Exercise brief:
I'd like every entry returned exactly as it is, with the images left out.
+-------+
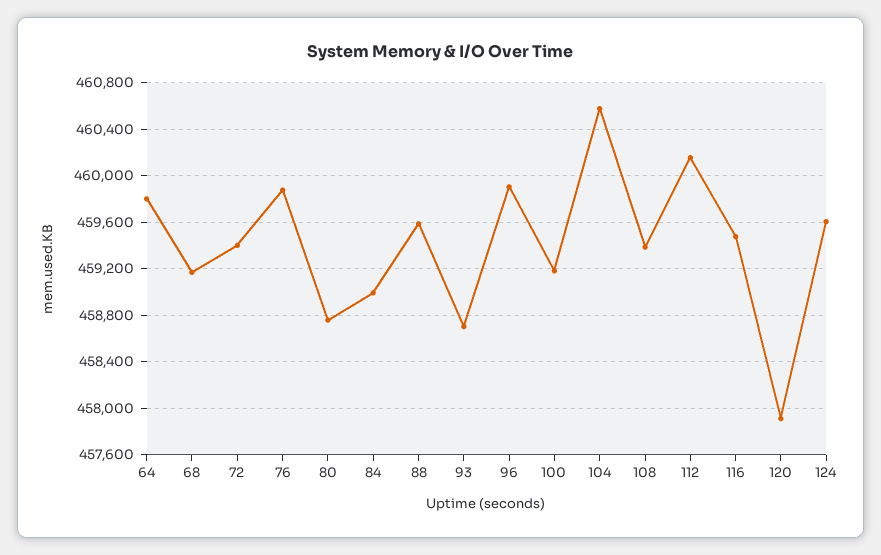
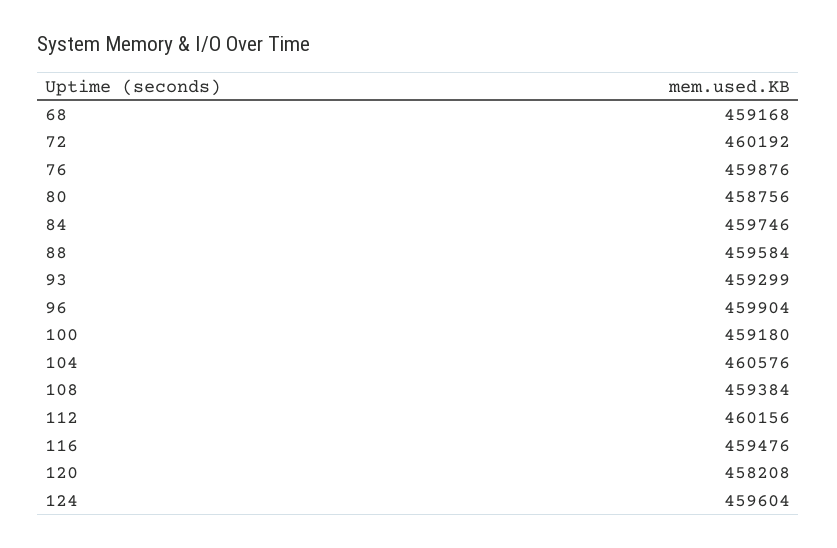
64: 459800 -> none
72: 459400 -> 460192
84: 459000 -> 459746
93: 458700 -> 459299
120: 457900 -> 458208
+-------+
Answer to the problem:
64: 459800 -> none
72: 459400 -> 460192
84: 459000 -> 459746
93: 458700 -> 459299
120: 457900 -> 458208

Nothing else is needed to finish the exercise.